The Dodd-Frank Wall Street Reform and Consumer Protection Act (the "Act") was signed into law by President Obama on July 21. The Act includes a number of important provisions of interest that we will address in a series of Alerts to our banking clients. The Act makes significant changes to the ability of bank and thrift holding companies to issue trust preferred securities ("TRUPS") and continue to count them as Tier 1 capital.
History of the Legislation
The House-passed version of the legislation (H.R. 4173) did not contain any provisions addressing the capital treatment of TRUPS. The subsequent Senate bill included provisions inserted by Senator Collins (R-Maine) that were supported by the FDIC, which would have eliminated Tier 1 capital treatment for TRUPS. These provisions were eased during the deliberations between the Senate and House of Representative conferees that produced the Conference Report, which was approved by the House on June 30 and the Senate on July 15.
Final Provisions of Dodd-Frank
The final rules concerning TRUPS are as follows:
- Bank and thrift holding companies with assets of less than $15 billion as of December 31, 2009, will be permitted to include TRUPS that were issued before May 19, 2010, as Tier 1 capital.
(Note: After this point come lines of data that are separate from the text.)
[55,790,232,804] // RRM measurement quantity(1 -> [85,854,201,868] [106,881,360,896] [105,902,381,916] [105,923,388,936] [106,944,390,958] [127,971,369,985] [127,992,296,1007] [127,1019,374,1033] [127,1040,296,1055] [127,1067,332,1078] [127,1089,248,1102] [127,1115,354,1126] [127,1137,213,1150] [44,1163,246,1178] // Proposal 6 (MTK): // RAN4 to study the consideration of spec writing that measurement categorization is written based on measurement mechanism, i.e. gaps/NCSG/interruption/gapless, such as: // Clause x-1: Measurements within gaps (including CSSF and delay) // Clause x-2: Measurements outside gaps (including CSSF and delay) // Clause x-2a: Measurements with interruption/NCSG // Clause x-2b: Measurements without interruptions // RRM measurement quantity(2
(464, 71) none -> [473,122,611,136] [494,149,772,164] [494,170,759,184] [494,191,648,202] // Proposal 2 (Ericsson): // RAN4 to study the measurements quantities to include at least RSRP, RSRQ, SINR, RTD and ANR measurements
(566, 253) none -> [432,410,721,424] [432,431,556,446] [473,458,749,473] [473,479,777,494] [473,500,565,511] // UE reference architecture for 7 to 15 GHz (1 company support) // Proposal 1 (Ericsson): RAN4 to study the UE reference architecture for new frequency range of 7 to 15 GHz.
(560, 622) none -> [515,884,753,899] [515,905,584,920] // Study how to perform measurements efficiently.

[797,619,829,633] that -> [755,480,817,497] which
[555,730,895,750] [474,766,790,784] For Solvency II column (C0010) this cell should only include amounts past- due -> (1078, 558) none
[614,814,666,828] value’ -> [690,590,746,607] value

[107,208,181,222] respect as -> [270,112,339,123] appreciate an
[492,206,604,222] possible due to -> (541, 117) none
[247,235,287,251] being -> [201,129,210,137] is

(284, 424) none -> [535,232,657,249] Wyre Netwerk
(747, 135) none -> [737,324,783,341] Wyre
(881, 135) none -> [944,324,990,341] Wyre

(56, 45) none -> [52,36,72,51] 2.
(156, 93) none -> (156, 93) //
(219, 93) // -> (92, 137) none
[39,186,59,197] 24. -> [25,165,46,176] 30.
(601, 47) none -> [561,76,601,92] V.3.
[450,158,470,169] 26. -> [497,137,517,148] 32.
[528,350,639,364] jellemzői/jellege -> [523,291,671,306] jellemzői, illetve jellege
- TRUPS issued before May 19, 2010, by larger bank and thrift holding companies will continue to be treated as Tier 1 capital until January 2013. At that time, the Tier 1 capital treatment will be phased out over a three-year period ending in January 2016. The specifics of this phaseout of Tier 1 capital treatment are to be determined by the bank regulators.
- Bank holding companies with assets of less than $500 million will be permitted to continue to issue TRUPS and have them count as Tier 1 capital.
- TRUPS issued by a bank or thrift holding company (other than those with assets of less than $500 million) after May 19, 2010, will no longer count as Tier 1 capital. TRUPS still will be entitled to be treated as Tier 2 capital.